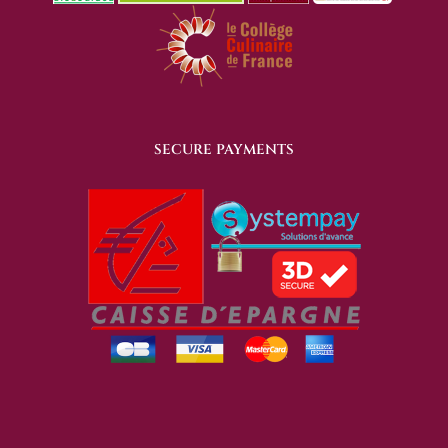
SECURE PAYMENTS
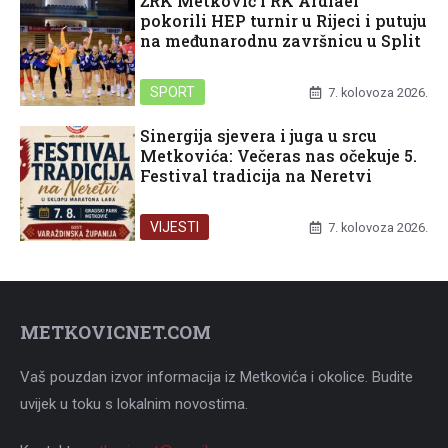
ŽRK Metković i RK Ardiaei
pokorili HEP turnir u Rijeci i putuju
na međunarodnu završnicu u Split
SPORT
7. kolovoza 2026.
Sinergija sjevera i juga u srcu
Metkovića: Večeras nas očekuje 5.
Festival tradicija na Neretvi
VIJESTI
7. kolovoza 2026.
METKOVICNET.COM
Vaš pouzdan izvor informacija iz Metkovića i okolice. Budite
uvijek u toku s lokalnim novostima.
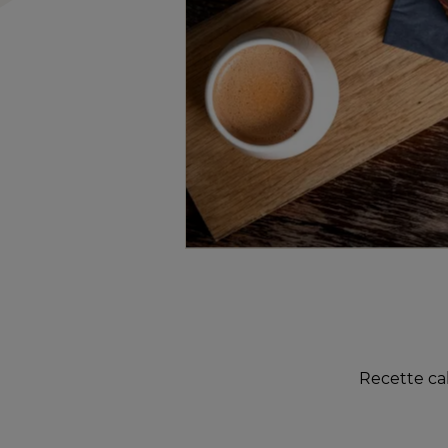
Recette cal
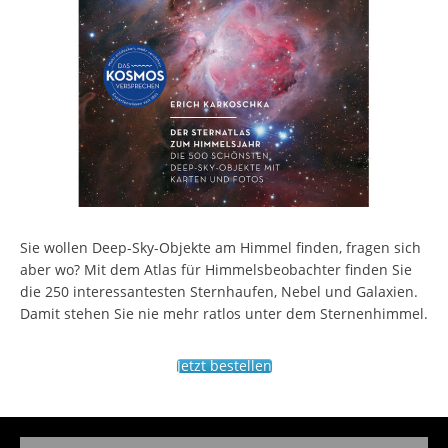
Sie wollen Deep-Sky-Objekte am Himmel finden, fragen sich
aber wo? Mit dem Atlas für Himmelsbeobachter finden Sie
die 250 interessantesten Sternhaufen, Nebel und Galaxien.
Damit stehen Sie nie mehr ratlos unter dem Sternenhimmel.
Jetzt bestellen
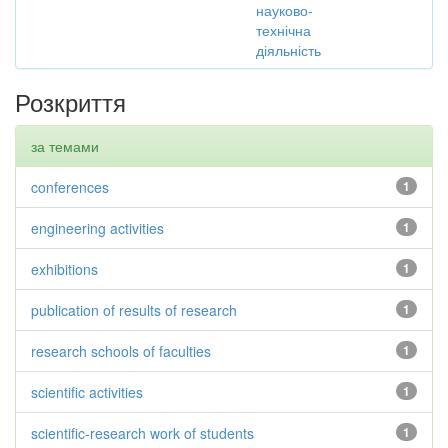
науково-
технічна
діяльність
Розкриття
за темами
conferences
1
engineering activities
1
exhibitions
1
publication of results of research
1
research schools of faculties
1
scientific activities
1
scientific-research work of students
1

· · · ·

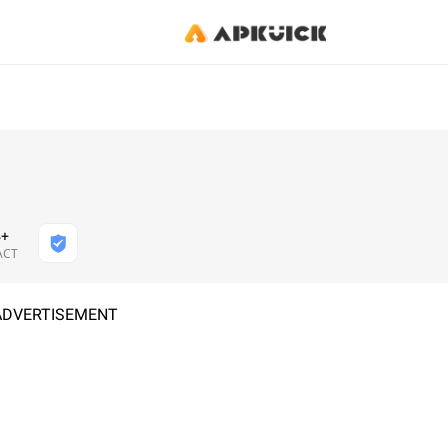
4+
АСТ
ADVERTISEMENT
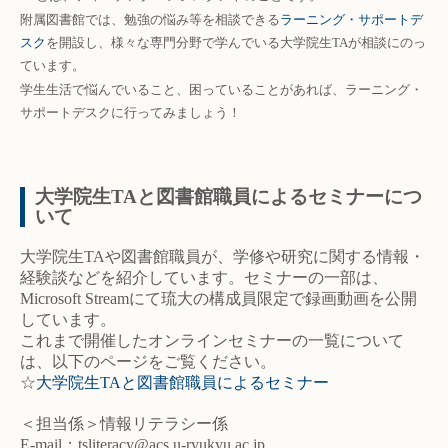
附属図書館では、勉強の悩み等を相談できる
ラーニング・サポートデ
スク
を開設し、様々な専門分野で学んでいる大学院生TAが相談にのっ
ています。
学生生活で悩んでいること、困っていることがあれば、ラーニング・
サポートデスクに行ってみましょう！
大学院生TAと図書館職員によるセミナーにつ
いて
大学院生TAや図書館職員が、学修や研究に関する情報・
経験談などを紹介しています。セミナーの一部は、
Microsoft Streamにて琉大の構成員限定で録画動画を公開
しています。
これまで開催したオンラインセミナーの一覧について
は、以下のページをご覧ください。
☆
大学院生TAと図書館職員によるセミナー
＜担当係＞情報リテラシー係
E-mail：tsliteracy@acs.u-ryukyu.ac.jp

· · · ·

INSTRUCTIONS TO FOLLOW :: What are the lines above, starting at the one with "学生生活で悩んでいること、困っていることがあれば、ラーニング・" and ending at the one with "E-mail：tsliteracy@acs.u-ryukyu.ac.jp"? Give them again exactly, and only them.

PROBLEM SOLUTION ::
学生生活で悩んでいること、困っていることがあれば、ラーニング・
サポートデスクに行ってみましょう！
大学院生TAと図書館職員によるセミナーにつ
いて
大学院生TAや図書館職員が、学修や研究に関する情報・
経験談などを紹介しています。セミナーの一部は、
Microsoft Streamにて琉大の構成員限定で録画動画を公開
しています。
これまで開催したオンラインセミナーの一覧について
は、以下のページをご覧ください。
☆
大学院生TAと図書館職員によるセミナー
＜担当係＞情報リテラシー係
E-mail：tsliteracy@acs.u-ryukyu.ac.jp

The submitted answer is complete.